The kingdom of David tears in half, a new church is structured for love of its widows, and an old saint closes his prayer with song. The three readings together tell the story of how communities live and die — and how, in the providence of God, both the dying and the living are folded into a longer work he is doing in the world. Rehoboam loses the kingdom in a single conversation; the Twelve preserve the church by listening to a complaint and trusting the Spirit to lead a structural change.

Rehoboam’s mistake is one we should know in our own bones. He preferred the counsel of those who flattered his ego to the counsel of those who had actually served his father. The young men told him what he wanted to hear: be tough, double down, show them who is in charge. The old men told him the truth: serve them, and they will serve you. Leadership in the kingdom of God runs in the opposite direction from leadership in the kingdom of the world, and Rehoboam, given a clear choice, picks the wrong one — and ten tribes walk away forever. The contrast with the apostles is instructive. When the Hellenist widows complain, the apostles do not double down; they listen, share authority, and let the structure grow.
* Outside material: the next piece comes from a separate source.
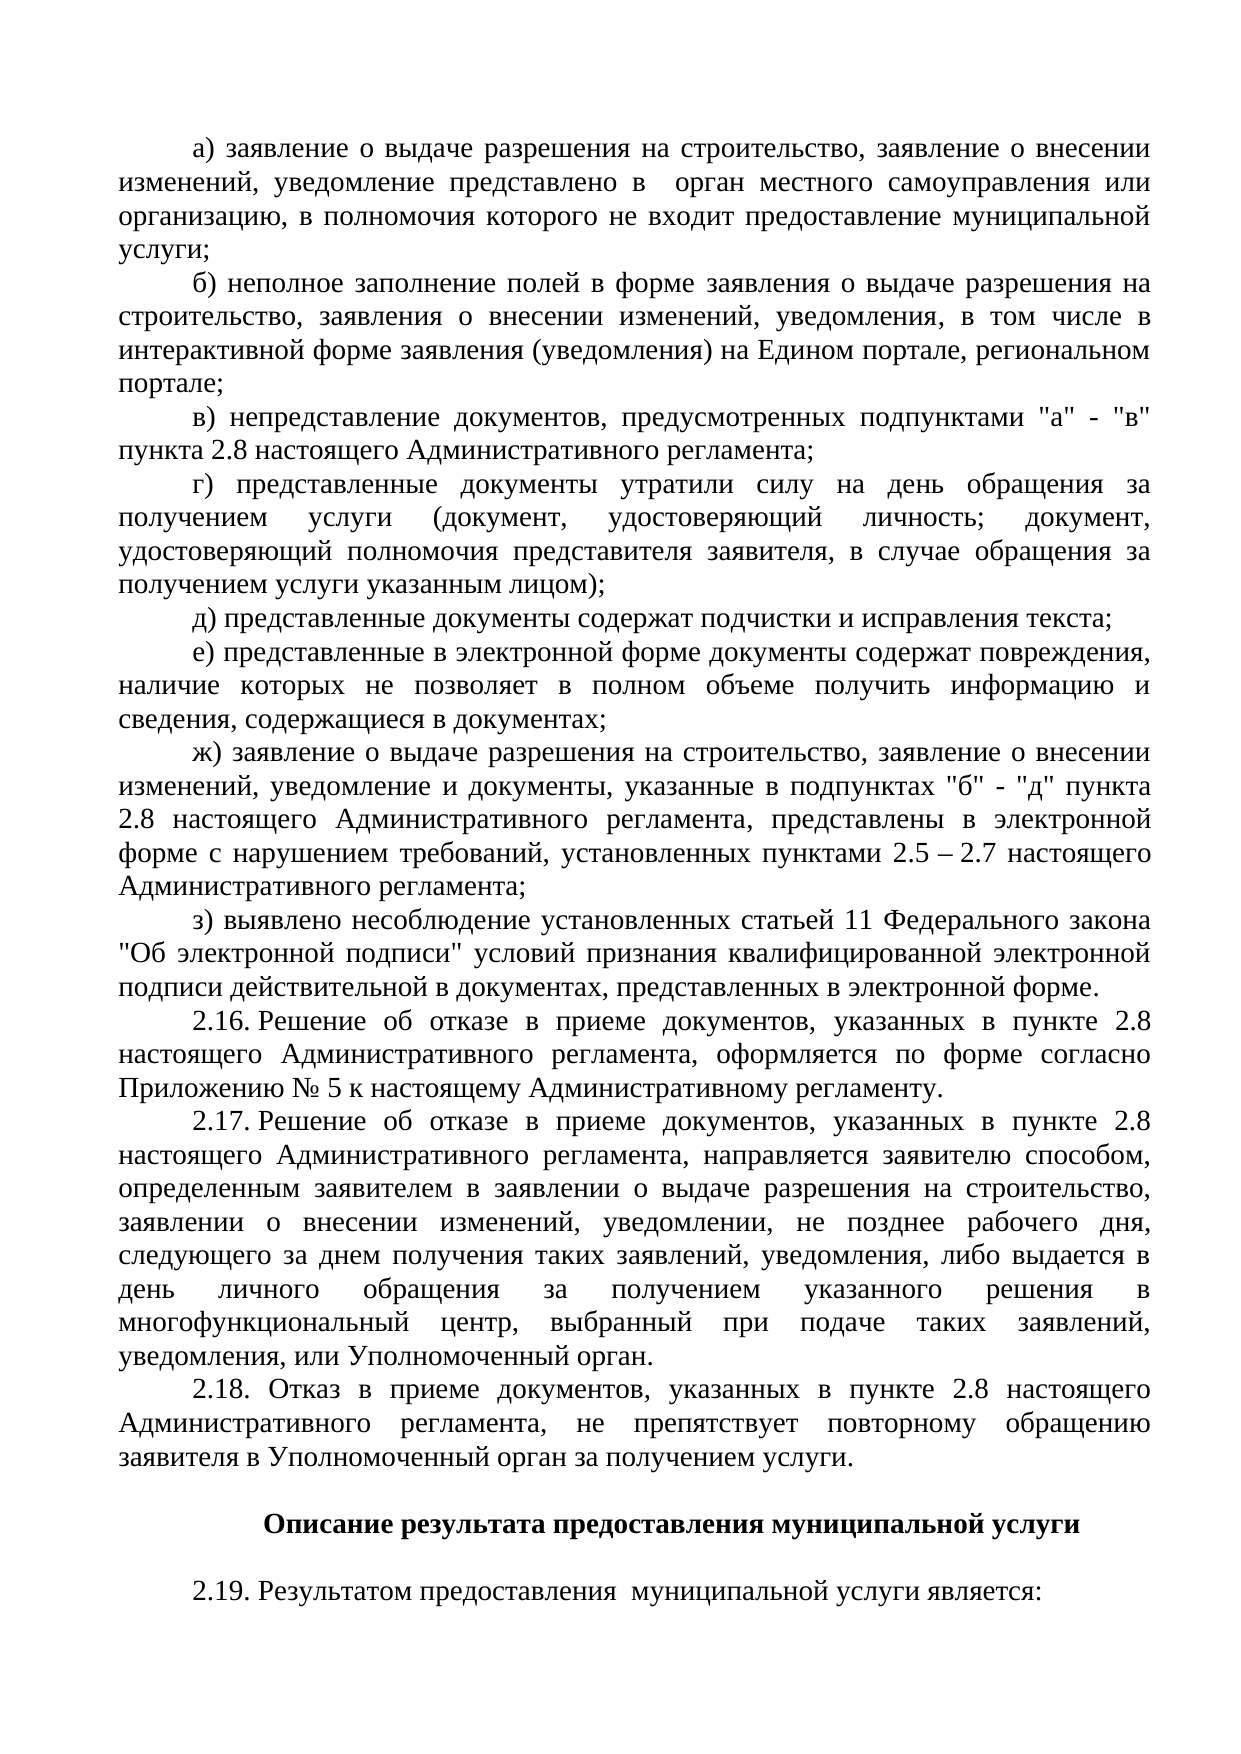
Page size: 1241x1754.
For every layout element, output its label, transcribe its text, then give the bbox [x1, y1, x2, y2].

The psalm holds it all together with the long view of an old saint. Whatever has gone wrong, however many troubles and calamities God has let him see, the song still rises: "You who have done great things, O God, who is like you?" That is the song the church learns to sing through both Rehoboams and the seven full of the Spirit. It is the song that survives the splitting of kingdoms and the multiplying of disciples. May we today take the long view, listen to the right counselors, trust the Spirit to lead the structure changes our communities need, and keep singing — even on the day the cloak gets torn — the song of the One who is doing great things still.